# [ИСХОДНЫЙ ТЕКСТ]
== == ==
§ 77. Взаимосвязь предыдущей экспозиции проблемы историчности с исследованиями В. Дильтея и идеями графа Йорка
§ 77. Взаимосвязь предыдущей экспозиции проблемы историчности с исследованиями В. Дильтея и идеями графа Йорка
Проведенная раскладка проблемы истории возникла из усвоения работы Дильтея. Она была подтверждена и вместе упрочена тезисами графа Йорка, разрозненно находимыми в его письмах к Дильтею.
Сегодня широко еще распространенный образ Дильтея таков: «тонко чувствующий» толкователь истории духа, особенно литературной. «Также» заботящийся о разграничении наук о природе и о духе притом отводящий исключительную роль истории этих наук и равным образом «психологии» и сплавляющий все это в релятивистской «философии жизни». Для поверхностного наблюдения этот портрет «правилен». В нем однако ускользает «субстанция» Он больше затемняет чем раскрывает.
Схематически исследовательская работа Дильтея делится на три области: штудии по теории наук о духе и их отграничению от наук о природе; исследования по истории наук о человеке, обществе и государстве усилия по созданию психологии, в которой должен быть доведен до представления «цельный факт человека». Научно-теоретические, научно-исторические и герменевтически-психологические исследования постоянно взаимопроникают и пересекаются. Где одно направление взгляда преобладает, другие тоже уже выступают мотивом и средством. Что воспринимается как расщепленность и неуверенные, случайные «пробы», есть стихийная обеспокоенность единой целью: довести «жизнь» до философской понятности и обеспечить этому пониманию герменевтический фундамент из «самой жизни». Все центрируется в «психологии», которая призвана понять «жизнь» в ее исторической взаимосвязи развития и воздействия как способ, каким человек есть, как возможный предмет наук о духе и тут же как корень этих наук. Герменевтика есть самопрояснение этого понимания и лишь в производной форме методология историографии.
== == ==
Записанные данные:
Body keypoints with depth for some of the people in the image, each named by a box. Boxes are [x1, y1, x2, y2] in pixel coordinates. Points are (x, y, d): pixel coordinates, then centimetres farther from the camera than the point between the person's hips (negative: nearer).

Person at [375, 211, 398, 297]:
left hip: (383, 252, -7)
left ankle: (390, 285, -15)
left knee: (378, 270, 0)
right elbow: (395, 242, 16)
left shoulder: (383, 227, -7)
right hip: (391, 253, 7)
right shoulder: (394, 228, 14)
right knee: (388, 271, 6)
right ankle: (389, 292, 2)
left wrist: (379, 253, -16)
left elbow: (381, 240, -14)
== == ==
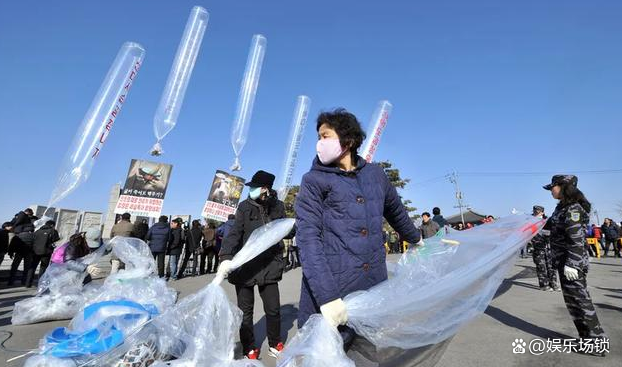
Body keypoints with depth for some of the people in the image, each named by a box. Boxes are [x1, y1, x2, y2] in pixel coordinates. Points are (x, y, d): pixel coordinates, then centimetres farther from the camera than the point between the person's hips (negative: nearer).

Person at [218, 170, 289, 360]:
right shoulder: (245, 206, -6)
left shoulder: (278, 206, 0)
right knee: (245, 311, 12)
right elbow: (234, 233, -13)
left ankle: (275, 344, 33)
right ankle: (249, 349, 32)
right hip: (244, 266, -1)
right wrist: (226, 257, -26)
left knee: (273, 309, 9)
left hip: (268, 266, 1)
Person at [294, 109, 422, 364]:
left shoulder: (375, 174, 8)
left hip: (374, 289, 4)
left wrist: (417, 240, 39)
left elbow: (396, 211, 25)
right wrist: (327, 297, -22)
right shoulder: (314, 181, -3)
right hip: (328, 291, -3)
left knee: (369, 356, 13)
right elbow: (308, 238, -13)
== == ==
# [ЗАДАЧИ ДЛЯ РЕШЕНИЯ]
1. Измените фрагмент текста о Дильтее, начиная со слов «Сегодня широко еще» и до слов «затемняет чем раскрывает.» включительно, и приведите его целиком, заменив «портрет» на «облик».
2. Где, согласно тексту о Дильтее, разрозненно содержатся тезисы графа Йорка?
3. Продолжите текст о Дильтее, начав сразу после его последнего предложения.

# [ОТВЕТЫ ПО НОМЕРАМ]
1.
Сегодня широко еще распространенный образ Дильтея таков: «тонко чувствующий» толкователь истории духа, особенно литературной. «Также» заботящийся о разграничении наук о природе и о духе притом отводящий исключительную роль истории этих наук и равным образом «психологии» и сплавляющий все это в релятивистской «философии жизни». Для поверхностного наблюдения этот облик «правилен». В нем однако ускользает «субстанция» Он больше затемняет чем раскрывает.

2. В его письмах к Дильтею.

3.
Дильтей, правда, с вниманием к современной ему дискуссии, односторонне оттеснившей в область теории науки его собственные исследования по обоснованию наук о духе, неоднократно ориентировал свои публикации в этом направлении. «Логика наук о духе» для него настолько же не центральна, насколько его «психология» разрабатывается не «только» как совершенствование позитивных наук о психическом.
Наиболее свою Дильтею философскую тенденцию в переписке с его другом, графом Йорком, этот последний однажды недвусмысленно доводит до выраженности, указывая на «общий для нас интерес, понять историчность»[курс. авт.]. Освоение дильтеев-ских исследований, теперь впервые делающихся доступными в полном объеме, требует настойчивости и конкретности принципиального размежевания. Для тщательного разбора проблем, которыми он был движим, и того, как он был ими движим, здесь нет места. Взамен этому предварительно обозначим некоторые центральные идеи графа Йорка через выборку характерных мест переписки.
Тенденция Йорка, живая в общении с проблематикой и работой Дильтея, показывает себя именно в его отношении к задачам основополагающей дисциплины, аналитической психологии. Он пишет по поводу академического трактата Дильтея «Идеи к описательной и расчленяющей психологии» (1894): «Самоосмысление как первичное средство познания, анализ как первичный познавательный прием получают прочную опору. Отсюда формулируются тезисы, верифицируемые собственной данностью. Не делается дальнейшего шага к критическому разложению, прояснению и тем самым внутреннему опровержению конструктивной психологии и ее допущений» (Bricfw. с. 177). «…Отказ от критического разложения = прослеживания психологического генезиса в деталях и во вторгающейся проработке стоит на мой взгляд в связи с понятием и местом, какое Вы отводите теории познания» (с. 177). «Объяснение неприменимости – факт установлен и доведен до ясности – дает только теория познания. Она должна отдать отчет об адекватности научных методов, она должна обосновать учение о методе, вместо того как теперь методы заимствуются – должен сказать, на авось – из отдельных областей» (с. 179 ел.).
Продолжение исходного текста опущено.